### BRIEF 1
In the passage on Fed rate projections, what market-implied end-2026 rate is given?
### BRIEF 2
List every percentage figure that appears in the passage on Fed rate projections.
### BRIEF 3
Continue the passage on Fed rate projections from its final sentence.

### EXCERPT TO READ
Figure 2: Dot plot median projection vs actual year-end effective federal funds rate, excluding the December 2021 outlier. Each vertical connector compares the projected year-end policy rate with the realized effective federal funds rate; red means policy ended tighter than projected, while green means policy ended easier.
source: FOMC SEP and FRED FEDFUNDS. Error equals dot minus actual.

The fan chart below applies those historical error distributions to the current March 2026 projection. The 1-sigma band runs from roughly 3.09% to 3.66% for end-2026. The market-implied path of 3.50% sits within that band. A no-cut scenario, with rates holding at the current 3.64%, is also within one standard deviation of the historical track record.

### RECORD EXTRACTS
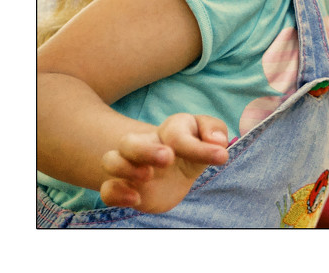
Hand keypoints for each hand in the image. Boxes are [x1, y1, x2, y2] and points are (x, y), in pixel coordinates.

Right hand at [98, 113, 228, 212]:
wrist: (173, 173)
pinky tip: (135, 199)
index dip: (198, 145)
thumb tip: (218, 141)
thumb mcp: (209, 138)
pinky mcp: (124, 188)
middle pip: (130, 140)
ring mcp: (131, 167)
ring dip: (125, 168)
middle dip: (146, 150)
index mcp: (170, 130)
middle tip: (167, 158)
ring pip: (111, 160)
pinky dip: (116, 193)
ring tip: (148, 176)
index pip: (176, 131)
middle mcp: (145, 145)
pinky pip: (107, 189)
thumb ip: (215, 132)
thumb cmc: (193, 149)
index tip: (221, 157)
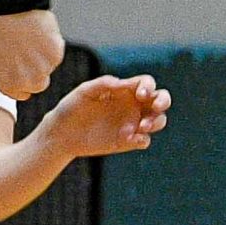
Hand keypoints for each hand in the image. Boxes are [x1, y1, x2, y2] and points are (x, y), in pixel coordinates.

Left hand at [0, 8, 64, 99]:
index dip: (22, 84)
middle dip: (35, 73)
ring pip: (48, 70)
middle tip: (30, 56)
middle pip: (37, 86)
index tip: (22, 75)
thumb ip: (5, 73)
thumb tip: (15, 80)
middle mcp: (25, 79)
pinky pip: (56, 57)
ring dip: (43, 59)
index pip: (18, 95)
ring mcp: (41, 68)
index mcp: (6, 81)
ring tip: (32, 42)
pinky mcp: (55, 55)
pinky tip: (40, 36)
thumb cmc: (0, 27)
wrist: (13, 5)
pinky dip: (51, 48)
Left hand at [40, 73, 169, 157]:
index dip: (149, 86)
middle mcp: (133, 105)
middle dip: (163, 101)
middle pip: (161, 100)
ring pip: (158, 120)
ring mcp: (133, 123)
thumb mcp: (84, 92)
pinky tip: (130, 138)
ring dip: (156, 122)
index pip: (147, 83)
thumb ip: (103, 84)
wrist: (61, 134)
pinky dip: (142, 140)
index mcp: (125, 89)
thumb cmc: (72, 107)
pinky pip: (145, 140)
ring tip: (141, 126)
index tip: (140, 94)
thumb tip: (121, 83)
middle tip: (156, 107)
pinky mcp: (128, 141)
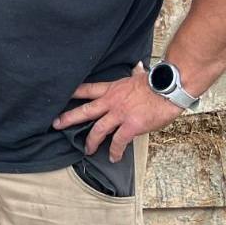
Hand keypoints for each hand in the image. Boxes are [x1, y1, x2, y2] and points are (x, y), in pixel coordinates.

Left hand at [52, 63, 181, 162]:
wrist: (169, 89)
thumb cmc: (157, 83)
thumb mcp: (140, 76)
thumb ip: (135, 74)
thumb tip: (138, 66)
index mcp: (112, 89)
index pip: (87, 89)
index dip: (73, 93)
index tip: (60, 96)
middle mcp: (112, 102)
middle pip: (85, 110)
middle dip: (69, 118)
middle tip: (56, 125)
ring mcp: (120, 114)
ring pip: (98, 130)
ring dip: (91, 141)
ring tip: (87, 150)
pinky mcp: (131, 126)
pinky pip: (118, 142)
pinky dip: (115, 151)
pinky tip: (114, 157)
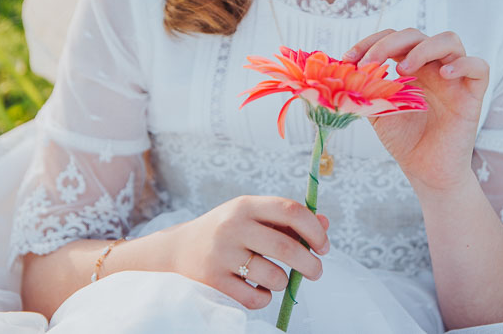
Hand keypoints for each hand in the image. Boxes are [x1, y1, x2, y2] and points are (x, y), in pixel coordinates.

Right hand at [152, 195, 328, 309]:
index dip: (314, 230)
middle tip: (316, 272)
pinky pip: (254, 298)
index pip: (290, 210)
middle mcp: (233, 226)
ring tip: (278, 279)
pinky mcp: (213, 280)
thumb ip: (286, 220)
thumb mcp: (252, 216)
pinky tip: (260, 289)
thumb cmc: (227, 231)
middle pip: (285, 247)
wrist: (178, 249)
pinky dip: (265, 298)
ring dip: (284, 282)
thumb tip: (325, 224)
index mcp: (246, 205)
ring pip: (273, 276)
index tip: (323, 246)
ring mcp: (221, 254)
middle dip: (309, 263)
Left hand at [344, 29, 488, 193]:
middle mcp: (433, 67)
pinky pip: (479, 67)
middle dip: (388, 43)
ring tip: (404, 69)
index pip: (393, 38)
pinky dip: (463, 64)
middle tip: (370, 62)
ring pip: (449, 41)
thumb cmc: (405, 141)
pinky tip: (444, 74)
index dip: (371, 42)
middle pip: (417, 34)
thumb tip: (344, 74)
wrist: (426, 171)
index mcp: (411, 67)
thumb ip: (365, 91)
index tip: (349, 59)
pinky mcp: (473, 94)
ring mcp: (454, 78)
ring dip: (423, 48)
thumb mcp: (377, 112)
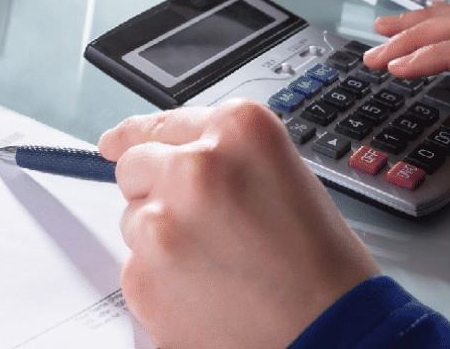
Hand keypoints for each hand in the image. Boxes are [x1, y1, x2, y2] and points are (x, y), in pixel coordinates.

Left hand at [98, 101, 378, 348]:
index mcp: (237, 131)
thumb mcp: (284, 177)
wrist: (333, 337)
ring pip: (133, 219)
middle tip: (201, 226)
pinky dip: (161, 281)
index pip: (161, 122)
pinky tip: (207, 293)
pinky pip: (134, 267)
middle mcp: (195, 167)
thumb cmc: (323, 267)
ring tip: (219, 265)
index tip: (116, 141)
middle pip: (135, 165)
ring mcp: (163, 221)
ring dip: (161, 237)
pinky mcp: (143, 275)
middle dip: (156, 190)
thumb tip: (168, 154)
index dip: (137, 136)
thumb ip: (225, 157)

### TASK ANSWER 1
3.50%

### TASK ANSWER 2
3.09%, 3.66%, 3.50%, 3.64%

### TASK ANSWER 3
Show code 
# =============================================================================
# FIGURE 3: FAN CHART  -  forward path uncertainty
# A fan chart shows a central forecast with uncertainty bands that widen
# over time (the further out you forecast, the less certain you are).
# The bands here are calibrated to how wrong the dot plot has historically been.
# =============================================================================

# Build a monthly date range from today through end-2028.
forecast_dates = pd.date_range("2026-04-25", "2028-12-31", freq="ME")
n_f = len(forecast_dates)

# Interpolate the dot plot median path to monthly frequency.
# np.interp(x, xp, fp) returns linearly interpolated values.
# We define 4 waypoints (now, end-2026, end-2027, end-2028) and fill in the months.
dot_path = np.interp(
    np.arange(n_f),
    [0, 8, 20, 32],
    [current_effr, dot_median[0], dot_median[1], dot_median[2]],
)

# Uncertainty grows with the forecast horizon. We use the historical standard
# deviation of ~0.35pp per year and scale it to monthly granularity using the
# square-root-of-time rule (standard statistical practice for compounding uncertainty).
sigma_annual = stats["error_std_recent"]
sigma_m = np.array([sigma_annual * np.sqrt((i + 1) / 12) for i in range(n_f)])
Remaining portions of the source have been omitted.